Heidi Moore (for the Guardian) has a nice summary of the #NBCfail that has rolled through the social media sphere since the games opened. You see, there's a theory that you can watch (some of) the Olympics online. But not in the US. NBC has exclusive rights and they don't want to show it to you. Unless, see above, big package, big bucks, big bullshit. The Olympic site itself is no better, using its IP-detection banhammer to tell you to go suck up to NBC if you live in the US. I did try this weekend - I wanted to see some of the live action and compare how the streams performed. Yeah, right.
I mean, really. It's not enough that they fail on time-delay issues, and missing out on broadcasting events. It's a gross ignorance of the size and potential of the 21st-century audience. According to Moore's article, some two million people spent their time reading the #NBCfail hashtag stream. And that number doesn't count people like me who tried and just gave it up in disgust. If NBC are too stupid to capture and profit off two million potential viewers then I have no sympathy for them. As Moore says:
Most Americans would recognize that NBC needs to make money on the Olympics. It is not at all clear, on the other hand, that NBC needs to make money by forbidding millions of people from watching the Olympics.

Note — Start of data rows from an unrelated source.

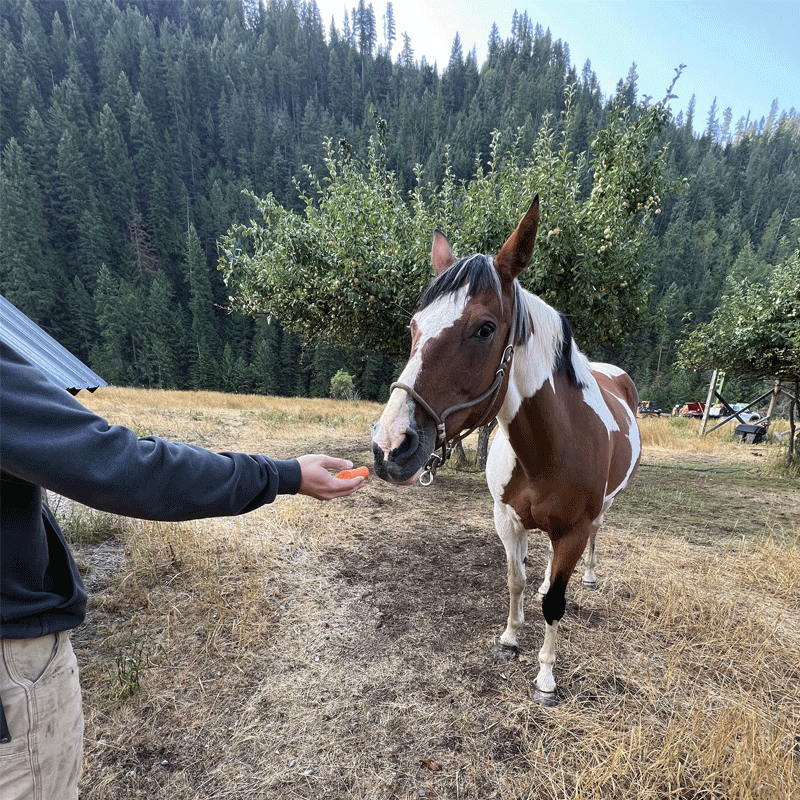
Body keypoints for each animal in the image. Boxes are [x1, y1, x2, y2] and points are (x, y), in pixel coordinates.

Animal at [372, 197, 640, 704]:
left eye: (484, 329)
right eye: (413, 327)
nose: (389, 446)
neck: (549, 450)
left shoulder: (573, 530)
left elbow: (555, 604)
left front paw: (546, 677)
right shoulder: (507, 518)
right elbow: (515, 581)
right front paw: (510, 639)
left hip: (605, 509)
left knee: (594, 540)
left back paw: (589, 575)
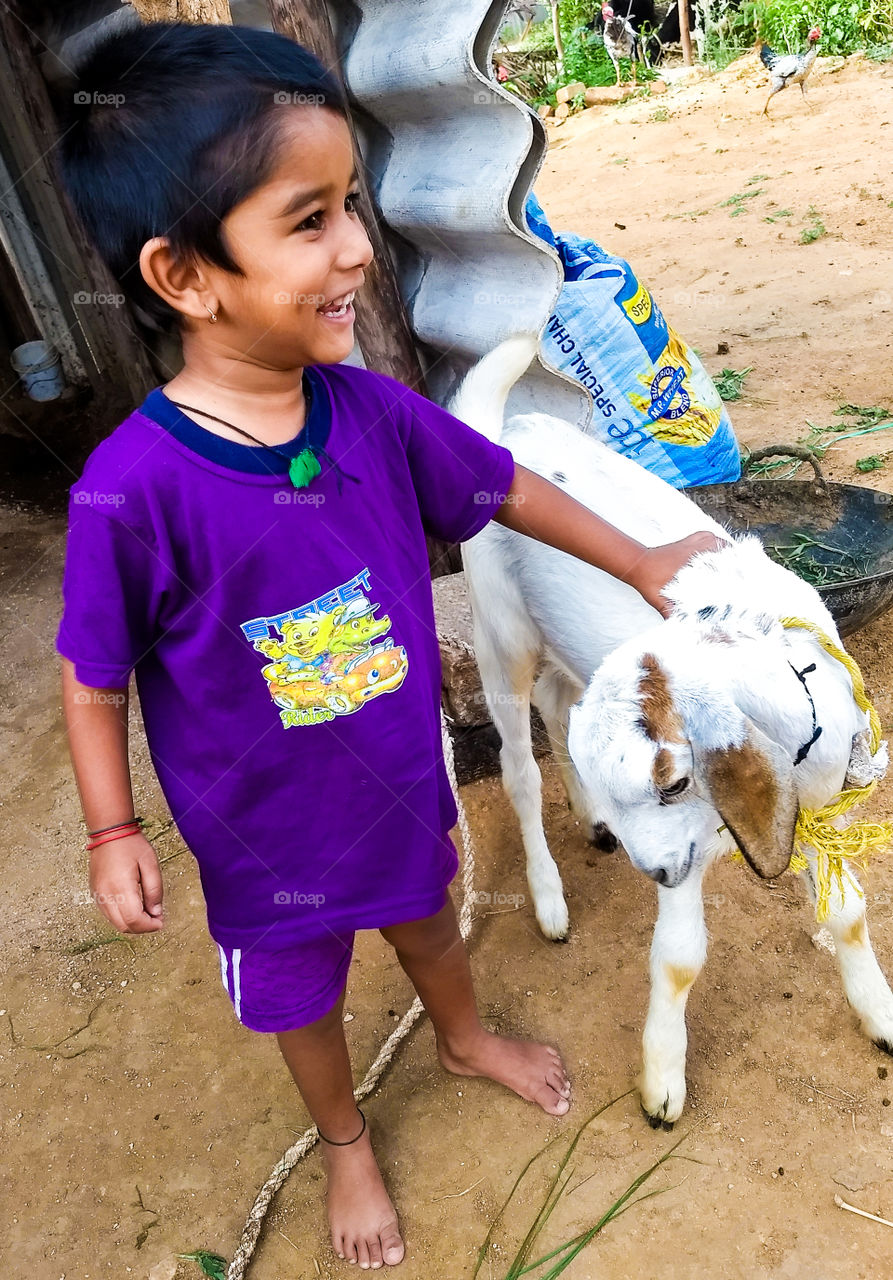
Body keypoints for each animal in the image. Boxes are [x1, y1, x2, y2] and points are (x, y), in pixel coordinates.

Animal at [452, 335, 890, 1126]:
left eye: (675, 780)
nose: (650, 871)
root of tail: (507, 434)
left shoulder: (819, 802)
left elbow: (847, 913)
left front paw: (879, 1013)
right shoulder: (691, 843)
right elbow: (681, 957)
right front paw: (661, 1080)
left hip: (564, 655)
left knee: (559, 703)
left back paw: (589, 819)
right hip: (499, 632)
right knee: (519, 768)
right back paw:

The creation of artificial scarcity is one of the oldest tactics of monopolists. And, as we saw in the music business and the newspaper business it's all about service to old entrenched models of bureaucracy. NBC thinks it can stop people cutting the cord by creating artificial situations; instead what it creates is animosity and an environment where people openly share advice on how to circumvent blockages. If that doesn't sound like history repeating itself then you haven't paid attention to the last two decades.